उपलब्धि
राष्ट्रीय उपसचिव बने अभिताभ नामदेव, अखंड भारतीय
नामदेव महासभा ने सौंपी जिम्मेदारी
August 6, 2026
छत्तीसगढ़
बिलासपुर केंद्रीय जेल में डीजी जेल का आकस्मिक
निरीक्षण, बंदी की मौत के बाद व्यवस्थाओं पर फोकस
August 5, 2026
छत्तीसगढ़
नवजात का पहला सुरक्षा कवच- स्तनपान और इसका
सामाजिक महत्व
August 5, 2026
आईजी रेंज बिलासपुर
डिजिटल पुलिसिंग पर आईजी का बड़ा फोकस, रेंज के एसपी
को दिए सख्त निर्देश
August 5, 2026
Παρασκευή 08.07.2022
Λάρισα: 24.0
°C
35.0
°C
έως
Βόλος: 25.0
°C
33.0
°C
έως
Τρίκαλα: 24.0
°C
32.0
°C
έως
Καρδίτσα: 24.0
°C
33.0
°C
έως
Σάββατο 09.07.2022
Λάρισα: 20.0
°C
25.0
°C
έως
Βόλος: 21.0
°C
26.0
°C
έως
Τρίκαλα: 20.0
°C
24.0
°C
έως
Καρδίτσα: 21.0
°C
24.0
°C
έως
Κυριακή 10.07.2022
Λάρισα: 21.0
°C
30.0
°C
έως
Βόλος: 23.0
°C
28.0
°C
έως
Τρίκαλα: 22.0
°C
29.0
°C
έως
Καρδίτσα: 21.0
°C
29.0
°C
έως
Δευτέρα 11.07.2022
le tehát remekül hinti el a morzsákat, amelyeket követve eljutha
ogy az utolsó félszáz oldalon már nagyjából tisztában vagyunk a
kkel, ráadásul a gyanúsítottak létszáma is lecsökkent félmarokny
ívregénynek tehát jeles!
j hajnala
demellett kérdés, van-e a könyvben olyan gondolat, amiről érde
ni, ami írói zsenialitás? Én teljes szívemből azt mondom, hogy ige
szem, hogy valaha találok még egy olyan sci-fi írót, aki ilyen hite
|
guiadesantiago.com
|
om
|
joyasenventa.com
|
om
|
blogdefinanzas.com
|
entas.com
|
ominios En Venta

------

▶ **TASK BRIEF**
Please output every line of text from each listing above as a single numbered list, leaving out any blank lines.

▶ **TASK RESULT**
1. उपलब्धि
2. राष्ट्रीय उपसचिव बने अभिताभ नामदेव, अखंड भारतीय
3. नामदेव महासभा ने सौंपी जिम्मेदारी
4. August 6, 2026
5. छत्तीसगढ़
6. बिलासपुर केंद्रीय जेल में डीजी जेल का आकस्मिक
7. निरीक्षण, बंदी की मौत के बाद व्यवस्थाओं पर फोकस
8. August 5, 2026
9. छत्तीसगढ़
10. नवजात का पहला सुरक्षा कवच- स्तनपान और इसका
11. सामाजिक महत्व
12. August 5, 2026
13. आईजी रेंज बिलासपुर
14. डिजिटल पुलिसिंग पर आईजी का बड़ा फोकस, रेंज के एसपी
15. को दिए सख्त निर्देश
16. August 5, 2026
17. Παρασκευή 08.07.2022
18. Λάρισα: 24.0
19. °C
20. 35.0
21. °C
22. έως
23. Βόλος: 25.0
24. °C
25. 33.0
26. °C
27. έως
28. Τρίκαλα: 24.0
29. °C
30. 32.0
31. °C
32. έως
33. Καρδίτσα: 24.0
34. °C
35. 33.0
36. °C
37. έως
38. Σάββατο 09.07.2022
39. Λάρισα: 20.0
40. °C
41. 25.0
42. °C
43. έως
44. Βόλος: 21.0
45. °C
46. 26.0
47. °C
48. έως
49. Τρίκαλα: 20.0
50. °C
51. 24.0
52. °C
53. έως
54. Καρδίτσα: 21.0
55. °C
56. 24.0
57. °C
58. έως
59. Κυριακή 10.07.2022
60. Λάρισα: 21.0
61. °C
62. 30.0
63. °C
64. έως
65. Βόλος: 23.0
66. °C
67. 28.0
68. °C
69. έως
70. Τρίκαλα: 22.0
71. °C
72. 29.0
73. °C
74. έως
75. Καρδίτσα: 21.0
76. °C
77. 29.0
78. °C
79. έως
80. Δευτέρα 11.07.2022
81. le tehát remekül hinti el a morzsákat, amelyeket követve eljutha
82. ogy az utolsó félszáz oldalon már nagyjából tisztában vagyunk a
83. kkel, ráadásul a gyanúsítottak létszáma is lecsökkent félmarokny
84. ívregénynek tehát jeles!
85. j hajnala
86. demellett kérdés, van-e a könyvben olyan gondolat, amiről érde
87. ni, ami írói zsenialitás? Én teljes szívemből azt mondom, hogy ige
88. szem, hogy valaha találok még egy olyan sci-fi írót, aki ilyen hite
89. |
90. guiadesantiago.com
91. |
92. om
93. |
94. joyasenventa.com
95. |
96. om
97. |
98. blogdefinanzas.com
99. |
100. entas.com
101. |
102. ominios En Venta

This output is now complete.